By Luo Weiteng | China Daily | Updated: 2017-12-19 09:02

Applicants line up at an employment market in Longhua to apply for jobs with Foxconn Technology Group. China Daily

However, it seems the tide is turning. Local authorities are cracking down on illegal labor recruitment, and land-hungry developers have set their sights on Longhua. Now, working in cities around Shenzhen appears to be losing its allure among migrant workers who have to choose between heading home and hanging on.

"This winter, Longhua has become a whole lot quieter as the city planners clamped down on an illegal web of job recruitment in Sanhe and renovated nearby urban villages," said Fang Zhaozhao, a longtime Longhua resident. "This may be just the tip of the iceberg."

Longhua is at the mercy of change as Shenzhen evolves beyond its manufacturing roots and looks to high-tech industries and the high-end service economy for future growth. For unskilled workers, this may herald the end of a better life far from home in Shenzhen - a top-tier metropolis that was essentially built on migrant labor.

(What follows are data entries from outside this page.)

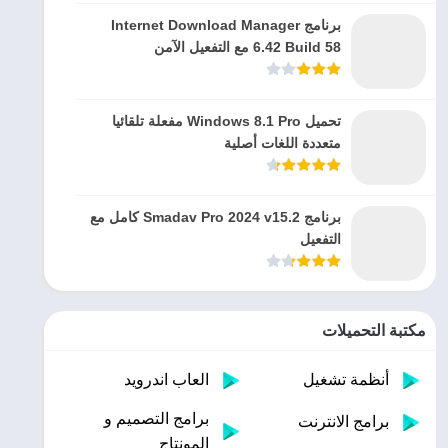
برنامج Internet Download Manager
6.42 Build 58 مع التفعيل الآمن
تحميل Windows 8.1 Pro مفعلة تلقائيا
متعددة اللغات أصلية
برنامج Smadav Pro 2024 v15.2 كامل مع
التفعيل
مكتبة التحميلات
أنظمة تشغيل
العاب اندرويد
برامج التصميم و
برامج الانترنت
المونتاج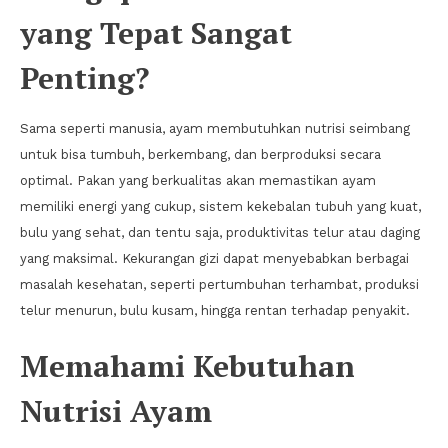
yang Tepat Sangat
Penting?
Sama seperti manusia, ayam membutuhkan nutrisi seimbang
untuk bisa tumbuh, berkembang, dan berproduksi secara
optimal. Pakan yang berkualitas akan memastikan ayam
memiliki energi yang cukup, sistem kekebalan tubuh yang kuat,
bulu yang sehat, dan tentu saja, produktivitas telur atau daging
yang maksimal. Kekurangan gizi dapat menyebabkan berbagai
masalah kesehatan, seperti pertumbuhan terhambat, produksi
telur menurun, bulu kusam, hingga rentan terhadap penyakit.
Memahami Kebutuhan
Nutrisi Ayam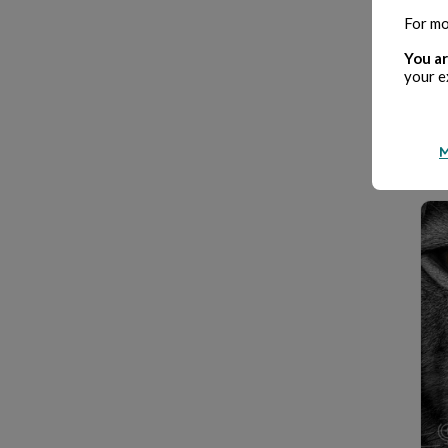
For mo
You ar
your e
M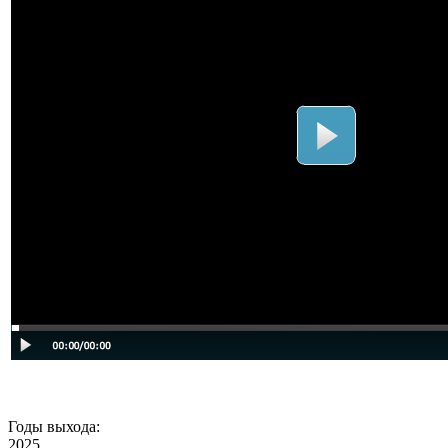
Годы выхода:
2025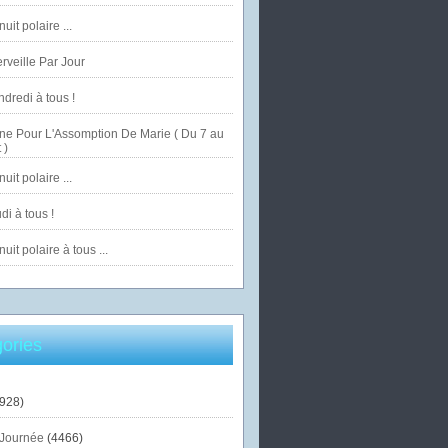
uit polaire ...
veille Par Jour
dredi à tous !
ne Pour L'Assomption De Marie ( Du 7 au
 )
uit polaire ...
di à tous !
uit polaire à tous ...
ories
928)
Journée
(4466)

The sprawling city of 12 million people has seen just 34 percent of its population granted permanent residence, or hukou, under the national household registration system. Those without hukou are usually migrants who left their homes in search of better prospects in southern China's Pearl River Delta - the country's traditional manufacturing heartland which offers all sorts of labor-intensive job opportunities.

Scratching a living

For decades, Shenzhen has been a vital part of the global supply chain as foreign enterprises outsourced their businesses in search of a cheaper, sustainable workforce and lower production costs. That allowed migrant workers to eke out a living in the city and feed their families in the impoverished inland provinces.

At the turn of the century, the city's migrant worker population peaked in the downtown. As manufacturers arrived, such as Foxconn Technology Group which relocated its largest factory at the Longhua Science and Technology Park and set up a recruiting station at Sanhe, Longhua became a new congregation point for migrant workers.

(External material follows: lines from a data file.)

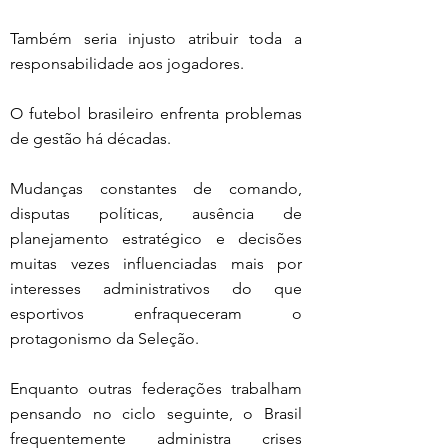
Também seria injusto atribuir toda a 
responsabilidade aos jogadores.
O futebol brasileiro enfrenta problemas 
de gestão há décadas.
Mudanças constantes de comando, 
disputas políticas, ausência de 
planejamento estratégico e decisões 
muitas vezes influenciadas mais por 
interesses administrativos do que 
esportivos enfraqueceram o 
protagonismo da Seleção.
Enquanto outras federações trabalham 
pensando no ciclo seguinte, o Brasil 
frequentemente administra crises 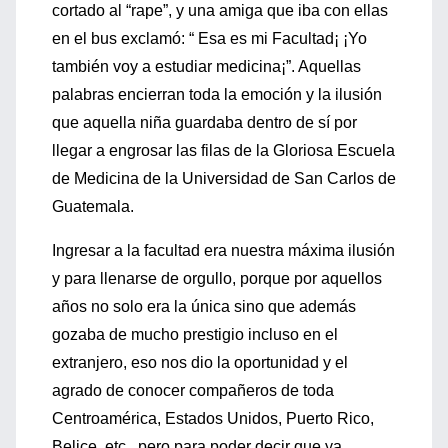
cortado al “rape”, y una amiga que iba con ellas
en el bus exclamó: “ Esa es mi Facultad¡ ¡Yo
también voy a estudiar medicina¡”. Aquellas
palabras encierran toda la emoción y la ilusión
que aquella niña guardaba dentro de sí por
llegar a engrosar las filas de la Gloriosa Escuela
de Medicina de la Universidad de San Carlos de
Guatemala.
Ingresar a la facultad era nuestra máxima ilusión
y para llenarse de orgullo, porque por aquellos
años no solo era la única sino que además
gozaba de mucho prestigio incluso en el
extranjero, eso nos dio la oportunidad y el
agrado de conocer compañeros de toda
Centroamérica, Estados Unidos, Puerto Rico,
Belice, etc., pero para poder decir que ya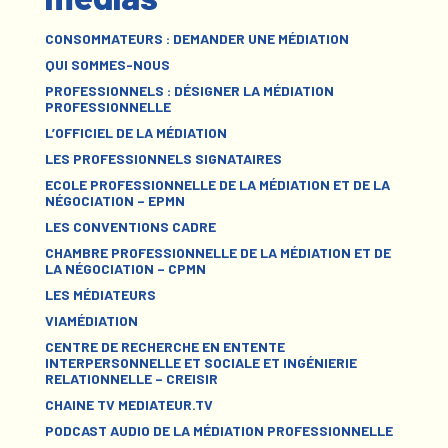
CONSOMMATEURS : DEMANDER UNE MÉDIATION
QUI SOMMES-NOUS
PROFESSIONNELS : DÉSIGNER LA MÉDIATION
PROFESSIONNELLE
L’OFFICIEL DE LA MÉDIATION
LES PROFESSIONNELS SIGNATAIRES
ECOLE PROFESSIONNELLE DE LA MÉDIATION ET DE LA
NÉGOCIATION – EPMN
LES CONVENTIONS CADRE
CHAMBRE PROFESSIONNELLE DE LA MÉDIATION ET DE
LA NÉGOCIATION – CPMN
LES MÉDIATEURS
VIAMÉDIATION
CENTRE DE RECHERCHE EN ENTENTE
INTERPERSONNELLE ET SOCIALE ET INGÉNIERIE
RELATIONNELLE – CREISIR
CHAINE TV MEDIATEUR.TV
PODCAST AUDIO DE LA MÉDIATION PROFESSIONNELLE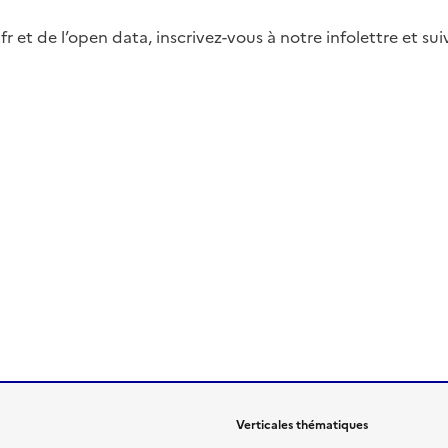
fr et de l’open data, inscrivez-vous à notre infolettre et s
Verticales thématiques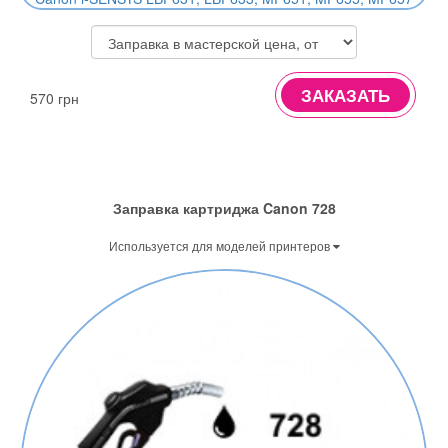
ЗАКАЗАТЬ
570 грн
Заправка картриджа Canon 728
Используется для моделей принтеров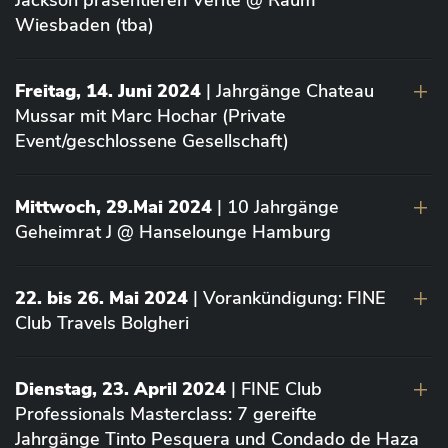
Jackson präsentieren Vérité @ Raum
Wiesbaden (tba)
Freitag, 14. Juni 2024
| Jahrgänge Chateau
Mussar mit Marc Hochar (Private
Event/geschlossene Gesellschaft)
Mittwoch, 29.Mai 2024
| 10 Jahrgänge
Geheimrat J @ Hanselounge Hamburg
22. bis 26. Mai 2024
| Vorankündigung: FINE
Club Travels Bolgheri
Dienstag, 23. April 2024
| FINE Club
Professionals Masterclass: 7 gereifte
Jahrgänge Tinto Pesquera und Condado de Haza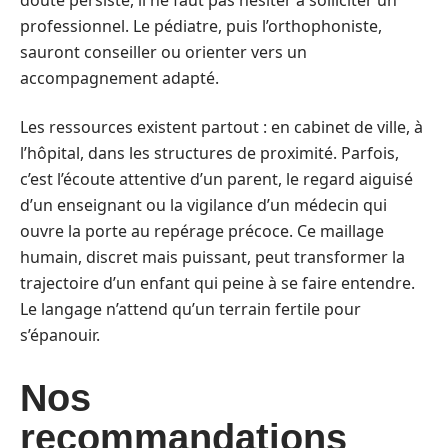
doute persiste, il ne faut pas hésiter à solliciter un
professionnel. Le pédiatre, puis l’orthophoniste,
sauront conseiller ou orienter vers un
accompagnement adapté.
Les ressources existent partout : en cabinet de ville, à
l’hôpital, dans les structures de proximité. Parfois,
c’est l’écoute attentive d’un parent, le regard aiguisé
d’un enseignant ou la vigilance d’un médecin qui
ouvre la porte au repérage précoce. Ce maillage
humain, discret mais puissant, peut transformer la
trajectoire d’un enfant qui peine à se faire entendre.
Le langage n’attend qu’un terrain fertile pour
s’épanouir.
Nos
recommandations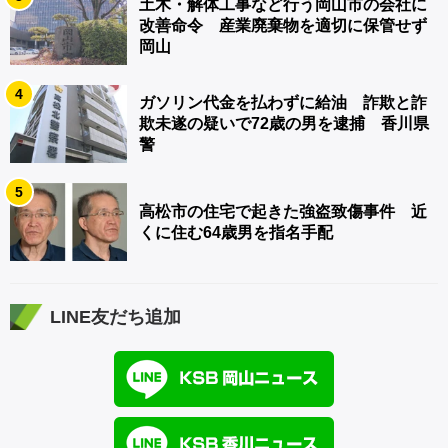
土木・解体工事など行う岡山市の会社に
改善命令 産業廃棄物を適切に保管せず
岡山
4
ガソリン代金を払わずに給油 詐欺と詐
欺未遂の疑いで72歳の男を逮捕 香川県
警
5
高松市の住宅で起きた強盗致傷事件 近
くに住む64歳男を指名手配
LINE友だち追加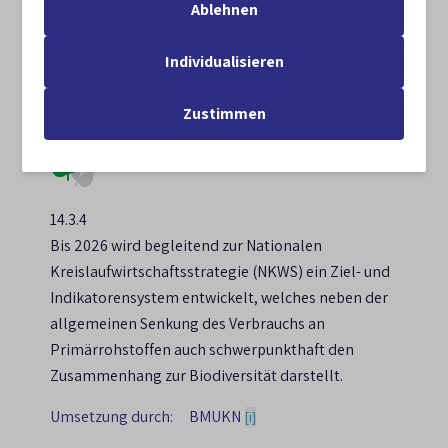
Ressourceneffizienz und zum Recycling
Ablehnen
Rohstoffnutzungen mit besonderer Auswirkung auf
Biodiversität gezielt berücksichtigt.
Individualisieren
Umsetzung durch:
BMWE
,
BMUKN
[i]
[i]
Zustimmen
in Umsetzung
14.3.4
Bis 2026 wird begleitend zur Nationalen
Kreislaufwirtschaftsstrategie (NKWS) ein Ziel- und
Indikatorensystem entwickelt, welches neben der
allgemeinen Senkung des Verbrauchs an
Primärrohstoffen auch schwerpunkthaft den
Zusammenhang zur Biodiversität darstellt.
Umsetzung durch:
BMUKN
[i]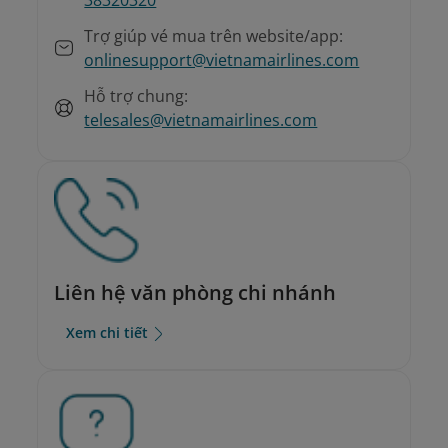
Trợ giúp vé mua trên website/app:
onlinesupport@vietnamairlines.com
Hỗ trợ chung:
telesales@vietnamairlines.com
Liên hệ văn phòng chi nhánh
Xem chi tiết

It became a magnet and transfer station for unskilled laborers across Shenzhen and nationwide.

Located in Bao'an district - one of two areas formerly outside the Shenzhen Special Economic Zone - Longhua is one of just a few places in the city with a plentiful supply of cheap labor and rock-bottom living costs.

Xu Bin works at an electronics factory in Shangtang, just two metro stops from Sanhe.